Namely, by using voices recorded by changing only the pitch, we can obtain voices as if they are recorded by changing the pitch, dynamics and opening can be obtained. The dynamics function and opening function can be obtained by analyzing a correlation between the feature parameters and the actual voices vocalized by changing the dynamics and opening.
Figs. 10A to 10C are graphs showing examples of the dynamics function. Fig. 10A is a graph showing a function fEG, Fig. 10B is a graph showing a function fES, and Fig. 10C is a graph showing a function fESD.
By using the functions fEG, fES and fESD shown in Figs. 10A to 10C, the dynamics value is reflected upon the feature parameters ExcitationGain (EG), ExcitationSlope (Es) and ExcitationSlopeDepth (ESD).

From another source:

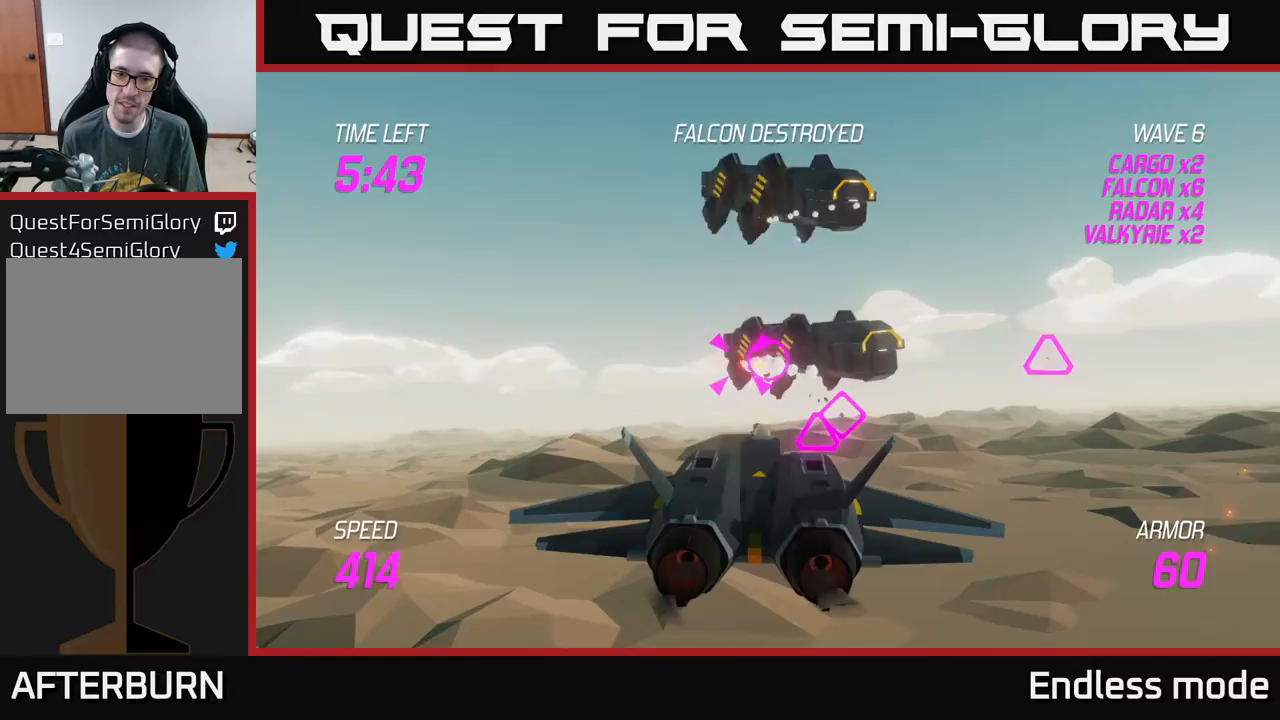
{"buttons": ["R2"], "left_stick": "left", "events": [[83, "R2", "up"], [183, "R2", "down"], [283, "left_stick", "down"], [300, "R2", "up"], [400, "R2", "down"], [417, "left_stick", "center"], [500, "left_stick", "left"]]}
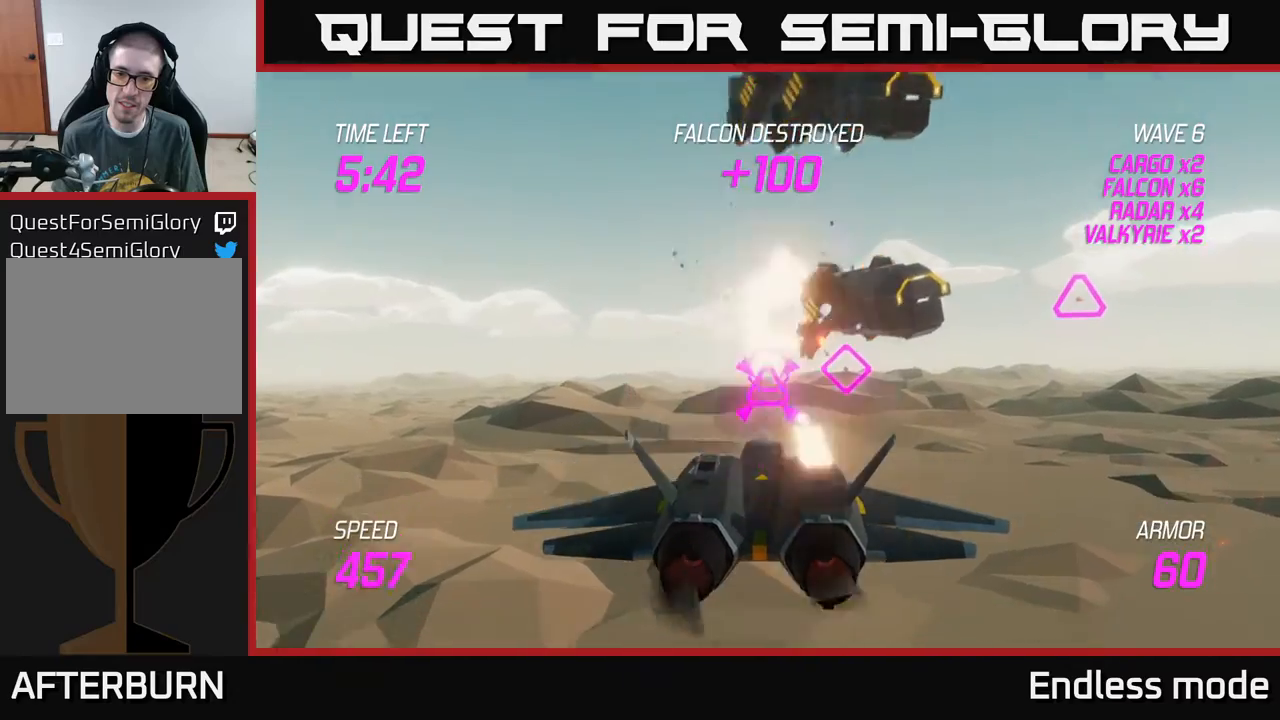
{"buttons": [], "left_stick": "up-left", "events": [[17, "R2", "up"], [150, "L2", "down"], [217, "R2", "down"], [250, "left_stick", "up"], [300, "R2", "up"], [317, "left_stick", "up-left"], [367, "L2", "up"]]}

All of the functions fEG, fES and fESD shown in Figs. 10A to 10C are input with a dynamics value which takes a value from 0 to 1. The feature parameters EG', ES' and ESD' are calculated by the following equations (K1) to (K3) by using the functions fEG, fES and fESD to use as the feature parameters at the dynamic value dyn: $EGʹ = fEG (dyn)$
$ESʹ = ES \times fES (dyn)$
$ESDʹ = ESD \times fESD (dyn)$
The functions fEG, fES and fESD shown in Figs. 10A to 10C are only illustrative. By using various functions for singers, voices having more naturalness can be synthesized.
Fig. 11 is a graph showing an example of the opening function. In Fig. 11, the horizontal axis represents a frequency (Hz) and the vertical axis represents an amplitude (dB).
An excitation resonance frequency ERFreq' is obtained from the excitation resonance frequency ERFreq by using the following equation (L1) to use it as the feature parameters at the opening value Open: $ERFreqʹ = ERFreq + fOpen (ERFreq) \times (1 - Open)$
where fOpen (freq) is the opening function.
An i-th formant frequency FormantFreqi' is obtained from the i-th formant frequency FormantFreqi by using the following equation (L2) to use it as the feature parameters at the opening value Open: ${FormantFreq}_{i}^{ʹ} = {FormantFreq}_{i} + fOpen ({FormantFreq}_{i}) \times (1 - Open)$
In this manner, the amplitudes of formants in the frequency range from 0 to 500 Hz can be increased or decreased in proportion to the opening value so that synthesized voices can be given a change in voice to be caused by the lip opening degree.
Synthesized voices can be changed in various ways by preparing the functions to be input with opening values for each singer and changing the functions.
Fig. 12 is a diagram illustrating an example of a first application of-templates according to the embodiment. Voices of a song shown by a score at (a) in Fig. 12 are synthesized by the embodiment method.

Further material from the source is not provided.